Brian Pascus

As New York begins to reopen from the Covid-19 lockdown, the city and the state face multibillion-dollar holes in their budgets.

The city expects a $9 billion shortfall in revenue in the next two years.

“We’re going to be in a horrible budget situation for years,” Mayor Bill de Blasio has said.

Albany’s fiscal house is in no better order. State revenues are projected to be $8.1 billion less than they were in 2019, and Gov. Andrew Cuomo said state tax revenues would not return to their March level until 2024.

But to city and state budget experts, even these grim projections seem optimistic.

“I don’t think it’s unreasonable to say we are going to lose $15 billion in projected tax revenue and even closer to $20 billion,” Nicole Gelinas, an urban economics and finance expert at the Manhattan Institute, said of the city’s budget.

Unchecked, the financial crisis will get worse, said E.J. McMahon, research director at the Empire Center for public policy.

“The government spending side, left alone, increases every year. Spending is not stationary,” McMahon said. “Everything goes up. Everything is designed to increase.”

Slow return

The state has built-in spending obligations to health insurance for its employees, pension contributions, debt service, school aid, Medicaid and mental health programs.

Even before the pandemic, the state was facing a $6 billion budget gap because of Medicaid expenditures. Cuomo had closed the gap by cutting expenditures under the government-subsidized health program. But by delaying cuts until the pandemic is over, the problem looms down the road.
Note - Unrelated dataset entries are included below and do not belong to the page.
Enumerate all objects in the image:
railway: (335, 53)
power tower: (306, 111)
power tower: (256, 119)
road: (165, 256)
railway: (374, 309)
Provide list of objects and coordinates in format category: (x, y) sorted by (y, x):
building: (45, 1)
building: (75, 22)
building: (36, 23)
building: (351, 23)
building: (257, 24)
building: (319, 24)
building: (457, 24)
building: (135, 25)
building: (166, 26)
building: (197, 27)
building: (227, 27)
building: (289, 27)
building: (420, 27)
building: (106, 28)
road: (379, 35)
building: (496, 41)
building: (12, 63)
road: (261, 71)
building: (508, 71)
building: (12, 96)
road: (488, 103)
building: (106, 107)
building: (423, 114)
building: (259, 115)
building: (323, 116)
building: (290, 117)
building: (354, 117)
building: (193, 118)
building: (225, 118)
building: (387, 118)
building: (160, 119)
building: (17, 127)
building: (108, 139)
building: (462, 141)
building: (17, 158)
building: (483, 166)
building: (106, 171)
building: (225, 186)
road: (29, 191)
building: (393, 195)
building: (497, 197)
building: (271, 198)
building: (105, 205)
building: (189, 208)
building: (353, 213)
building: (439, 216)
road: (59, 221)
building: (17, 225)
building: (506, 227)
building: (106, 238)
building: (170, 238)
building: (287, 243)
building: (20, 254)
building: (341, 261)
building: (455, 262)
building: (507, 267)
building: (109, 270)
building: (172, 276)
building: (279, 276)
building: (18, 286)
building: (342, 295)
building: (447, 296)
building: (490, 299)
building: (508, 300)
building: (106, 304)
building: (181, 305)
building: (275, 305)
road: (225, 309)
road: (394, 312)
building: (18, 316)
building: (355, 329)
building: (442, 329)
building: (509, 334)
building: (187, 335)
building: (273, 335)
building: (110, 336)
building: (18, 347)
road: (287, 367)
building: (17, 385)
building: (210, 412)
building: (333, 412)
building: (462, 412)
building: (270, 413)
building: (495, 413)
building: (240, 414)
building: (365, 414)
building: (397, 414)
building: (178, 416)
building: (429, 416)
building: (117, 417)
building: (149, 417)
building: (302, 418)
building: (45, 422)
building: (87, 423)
It is optimistic, the experts say, to think the financial picture will be rosier by then.

“Things are not coming back the same way as before this started,” said Stephen Berger, an investment banker who helped steer the city through the late-1970s fiscal crisis.

Commercial real estate, a major source of tax revenue for the city, will take a massive hit, because the work-from-home environment has led companies to rethink their office needs, Berger said.
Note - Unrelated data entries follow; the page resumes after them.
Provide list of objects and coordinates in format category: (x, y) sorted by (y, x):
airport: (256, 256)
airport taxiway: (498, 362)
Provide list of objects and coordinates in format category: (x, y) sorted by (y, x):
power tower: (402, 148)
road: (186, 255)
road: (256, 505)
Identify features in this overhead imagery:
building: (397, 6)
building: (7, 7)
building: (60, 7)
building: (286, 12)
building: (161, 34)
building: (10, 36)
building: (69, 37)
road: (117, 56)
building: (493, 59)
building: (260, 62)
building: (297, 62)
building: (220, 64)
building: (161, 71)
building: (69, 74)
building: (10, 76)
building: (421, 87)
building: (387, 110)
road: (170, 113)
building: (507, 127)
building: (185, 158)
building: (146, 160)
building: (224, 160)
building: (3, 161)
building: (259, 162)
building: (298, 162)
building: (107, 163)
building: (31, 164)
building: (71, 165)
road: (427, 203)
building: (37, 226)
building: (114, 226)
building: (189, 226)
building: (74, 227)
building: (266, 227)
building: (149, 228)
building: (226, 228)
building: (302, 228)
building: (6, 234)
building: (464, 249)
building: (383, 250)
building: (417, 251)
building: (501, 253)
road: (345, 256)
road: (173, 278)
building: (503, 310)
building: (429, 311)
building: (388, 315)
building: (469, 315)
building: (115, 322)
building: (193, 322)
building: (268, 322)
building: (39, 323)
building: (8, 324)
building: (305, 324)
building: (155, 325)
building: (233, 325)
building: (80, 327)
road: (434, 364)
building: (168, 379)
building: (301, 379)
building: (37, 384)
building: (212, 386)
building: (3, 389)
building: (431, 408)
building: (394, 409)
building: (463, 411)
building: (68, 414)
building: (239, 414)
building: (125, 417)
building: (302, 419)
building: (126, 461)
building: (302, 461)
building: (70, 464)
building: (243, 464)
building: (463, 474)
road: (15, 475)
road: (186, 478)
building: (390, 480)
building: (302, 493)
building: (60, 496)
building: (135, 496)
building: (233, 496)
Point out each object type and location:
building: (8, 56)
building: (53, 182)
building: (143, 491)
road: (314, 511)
The retail sector, already in trouble before the outbreak, will experience a death spiral for years as stores shutter and consumers continue to order online, Berger predicted.

Many out-of-work New Yorkers have left the city, he noted, an exodus that could create chaos throughout all sectors of the economy.

“It won’t happen all at once, but it will have a major impact on city activities and an enormous impact on revenues,” Berger said.

Borrowing options

The mayor and the governor have pressed the federal government for aid. But the divided Congress and the Trump administration have yet to come to the rescue.

As the city waits for help, de Blasio has asked the state to grant him as much as $7 billion in borrowing authority to meet operating expenses. So far Albany has refused.

Borrowing would be irresponsible, said Berger, who was appointed executive director of the Financial Control Board in 1976.

“You understand that debt has to be paid for, and who is going to pay for it? The future,” he said. “There is nobody who is going to pay for it who has a voice or a vote in that borrowing.”

The experts say that before the city starts taking on debt or makes the case for federal aid, de Blasio, who has increased his budget by $20 billion since taking office, must take an ax to spending.

“I would like to see a hard-ass budget that shows how much can be taken out of present spending,” Berger said before getting in a dig at the mayor’s well-documented fitness routine: “If you can’t take $4 billion or $5 billion from the city budget, then you should stay in the gym in Brooklyn.”

A full-service wage freeze across the city’s union workforce, caps on all executive salaries and furloughs of nonessential municipal employees are in order, the Manhattan Institute’s Gelinas said.

“We really have to go down to the bone in terms of efficiency before we can cut frontline services,” she said.

At the state level, the Empire Center’s McMahon recommends, all public-sector salaries should be frozen for two years. He advocates for cutting school aid to the wealthiest districts and laying off or furloughing workers who are nonessential.

“You have to reduce the workforce,” he said. “It’s not pleasant, but you have to do it.”